The camera crew arrived. All five had worked with Gray before, and treated her with warmth and deference. During the day they never argued. When they were building sets of Corgie’s architecture and they too successfully evoked the originals. Gray sometimes went stone white again and walked away; they made no remarks. At night around the fire she told them myths from Ghana or described amusing cross-cultural misunderstandings, and they laughed; they adored her, carefully.

Raphael would watch her hold court from a few logs away. Errol couldn’t tell if he enjoyed her performances or if they annoyed him. So often it was impossible to tell what the man was thinking. He seemed to watch in a pure way, without appraisal; his face soaked up information and gave nothing back. This made Errol nervous. Furthermore, Raphael was too
relaxed. Gray put most people on their toes. Raphael rested calmly on the full soles of his feet.
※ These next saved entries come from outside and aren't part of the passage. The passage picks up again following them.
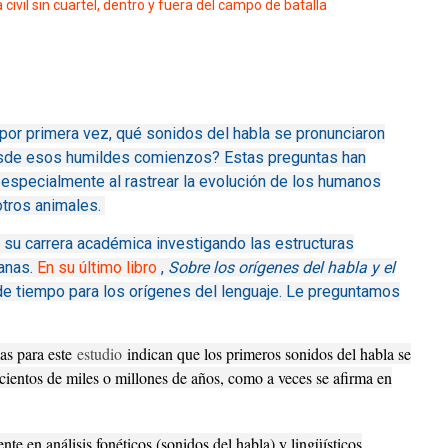
civil sin cuartel, dentro y fuera del campo de batalla
or primera vez, qué sonidos del habla se pronunciaron
desde esos humildes comienzos? Estas preguntas han
 especialmente al rastrear la evolución de los humanos
otros animales.
 su carrera académica investigando las estructuras
canas.
En su último libro
,
Sobre los orígenes del habla y el
e tiempo para los orígenes del lenguaje. Le preguntamos
das para este
estudio
indican que los primeros sonidos del habla se
ientos de miles o millones de años, como a veces se afirma en
nte en análisis fonéticos (sonidos del habla) y lingüísticos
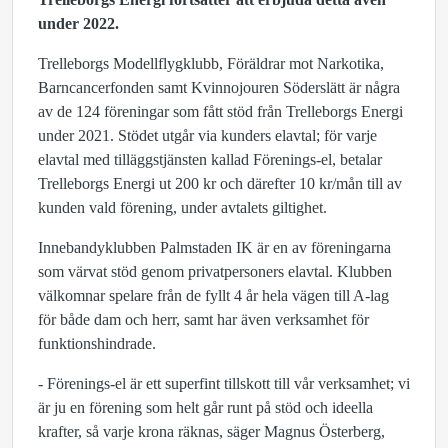
under 2022.
Trelleborgs Modellflygklubb, Föräldrar mot Narkotika,
Barncancerfonden samt Kvinnojouren Söderslätt är några
av de 124 föreningar som fått stöd från Trelleborgs Energi
under 2021. Stödet utgår via kunders elavtal; för varje
elavtal med tilläggstjänsten kallad Förenings-el, betalar
Trelleborgs Energi ut 200 kr och därefter 10 kr/mån till av
kunden vald förening, under avtalets giltighet.
Innebandyklubben Palmstaden IK är en av föreningarna
som värvat stöd genom privatpersoners elavtal. Klubben
välkomnar spelare från de fyllt 4 år hela vägen till A-lag
för både dam och herr, samt har även verksamhet för
funktionshindrade.
- Förenings-el är ett superfint tillskott till vår verksamhet; vi
är ju en förening som helt går runt på stöd och ideella
krafter, så varje krona räknas, säger Magnus Österberg,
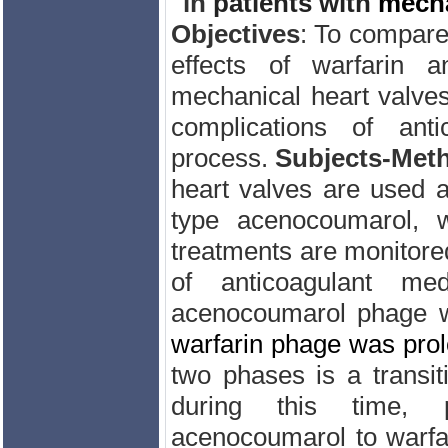
in
patients with
mecha
Objectives
: To
compar
effects
of
warfarin
a
mechanical heart valve
complications of
anti
process.
Subjects
-
Met
heart valves
are
used
a
type
acenocoumarol,
treatments
are monitore
of
anticoagulant m
acenocoumarol phage 
warfarin phage was pro
two phases
is
a
transi
during this time
, 
acenocoumarol
to
warfa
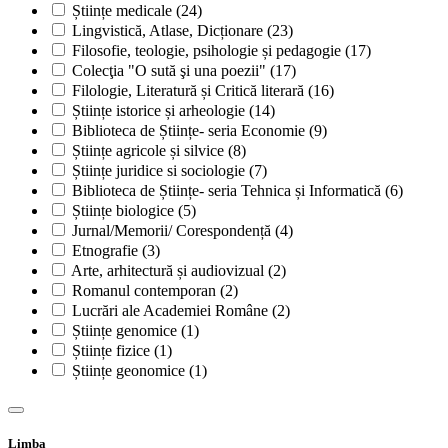
Științe medicale
(24)
Lingvistică, Atlase, Dicționare
(23)
Filosofie, teologie, psihologie și pedagogie
(17)
Colecţia "O sută şi una poezii"
(17)
Filologie, Literatură și Critică literară
(16)
Științe istorice și arheologie
(14)
Biblioteca de Științe- seria Economie
(9)
Științe agricole și silvice
(8)
Științe juridice si sociologie
(7)
Biblioteca de Științe- seria Tehnica și Informatică
(6)
Științe biologice
(5)
Jurnal/Memorii/ Corespondență
(4)
Etnografie
(3)
Arte, arhitectură și audiovizual
(2)
Romanul contemporan
(2)
Lucrări ale Academiei Române
(2)
Științe genomice
(1)
Științe fizice
(1)
Științe geonomice
(1)
Limba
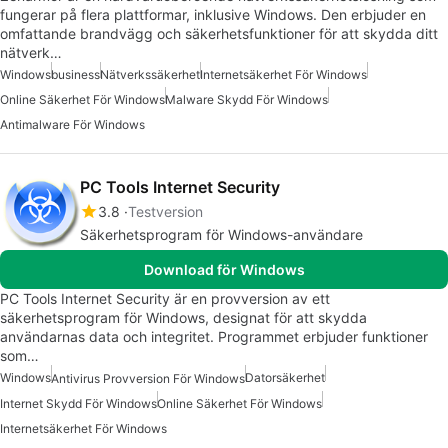
fungerar på flera plattformar, inklusive Windows. Den erbjuder en
omfattande brandvägg och säkerhetsfunktioner för att skydda ditt
nätverk…
Windows
business
Nätverkssäkerhet
Internetsäkerhet För Windows
Online Säkerhet För Windows
Malware Skydd För Windows
Antimalware För Windows
PC Tools Internet Security
3.8
Testversion
Säkerhetsprogram för Windows-användare
Download för Windows
PC Tools Internet Security är en provversion av ett
säkerhetsprogram för Windows, designat för att skydda
användarnas data och integritet. Programmet erbjuder funktioner
som…
Windows
Datorsäkerhet
Antivirus Provversion För Windows
Internet Skydd För Windows
Online Säkerhet För Windows
Internetsäkerhet För Windows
Since Arabella had not yet flown in, they began shooting a few scenes before the arrival of the “young anthropologist.” Gray had been right: Raphael didn’t have to do anything but say his lines normally. It would take another project to test his skills as an actor. Steelier and more underplayed than Errol had imagined Corgie, Raphael’s Charles was more chilling. Gray found she had to cut a lot of lines, for he didn’t have to say much to get his point across. This Charles was quiet, terrifying, and compelling. During takes, the crew and surrounding tribespeople were cold and silent, and Errol felt the hair rise on his arms. Listening to that low, even voice, Errol had a crawling sensation that, were he among Il-Ororen, he, too, would follow its orders.
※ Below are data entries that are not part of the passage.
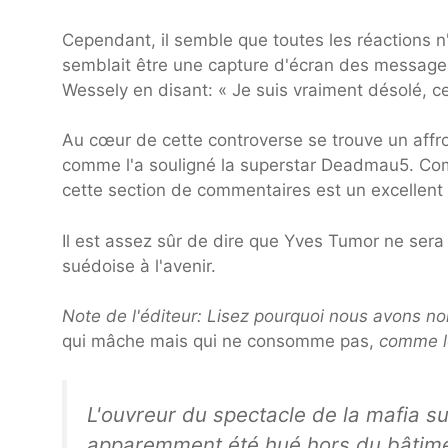
Cependant, il semble que toutes les réactions n'
semblait être une capture d'écran des messages
Wessely en disant: « Je suis vraiment désolé, ce
Au cœur de cette controverse se trouve un aff
comme l'a souligné la superstar Deadmau5. Comm
cette section de commentaires est un excellent t
Il est assez sûr de dire que Yves Tumor ne sera
suédoise à l'avenir.
Note de l'éditeur: Lisez pourquoi nous avons 
qui mâche mais qui ne consomme pas,
comme l
L'ouvreur du spectacle de la mafia 
apparemment été hué hors du bâtimen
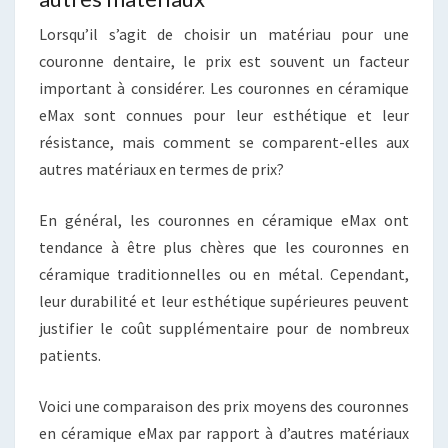
Lorsqu’il s’agit de choisir un matériau pour une
couronne dentaire, le prix est souvent un facteur
important à considérer. Les couronnes en céramique
eMax sont connues pour leur esthétique et leur
résistance, mais comment se comparent-elles aux
autres matériaux en termes de prix?
En général, les couronnes en céramique eMax ont
tendance à être plus chères que les couronnes en
céramique traditionnelles ou en métal. Cependant,
leur durabilité et leur esthétique supérieures peuvent
justifier le coût supplémentaire pour de nombreux
patients.
Voici une comparaison des prix moyens des couronnes
en céramique eMax par rapport à d’autres matériaux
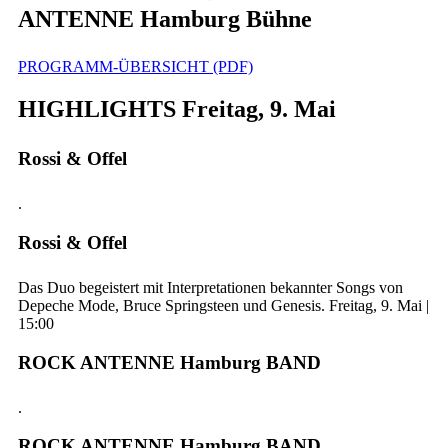
ANTENNE Hamburg Bühne
PROGRAMM-ÜBERSICHT (PDF)
HIGHLIGHTS Freitag, 9. Mai
Rossi & Offel
.
Rossi & Offel
Das Duo begeistert mit Interpretationen bekannter Songs von
Depeche Mode, Bruce Springsteen und Genesis. Freitag, 9. Mai |
15:00
ROCK ANTENNE Hamburg BAND
.
ROCK ANTENNE Hamburg BAND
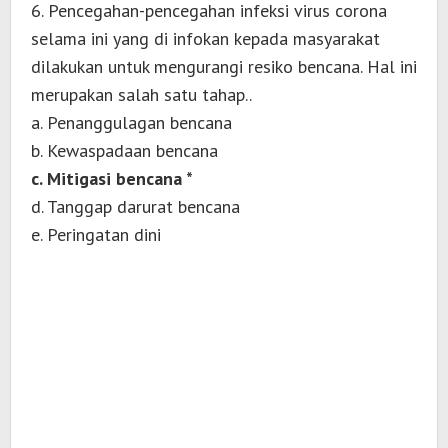
6. Pencegahan-pencegahan infeksi virus corona
selama ini yang di infokan kepada masyarakat
dilakukan untuk mengurangi resiko bencana. Hal ini
merupakan salah satu tahap..
a. Penanggulagan bencana
b. Kewaspadaan bencana
c. Mitigasi bencana *
d. Tanggap darurat bencana
e. Peringatan dini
Panting, her color high, Arabella West puffed into the village late one afternoon. “Errol!” she cried, throwing her pack off and scraping her thick red hair out of her face. “Save me. I am
wasted
.” They hugged. Errol and Arabella liked each other. More calmly, Arabella nodded to Gray. “Dr. Kaiser. So sorry I couldn’t make it earlier.” Arabella plunked herself down on a rock. “That mountain is too much.”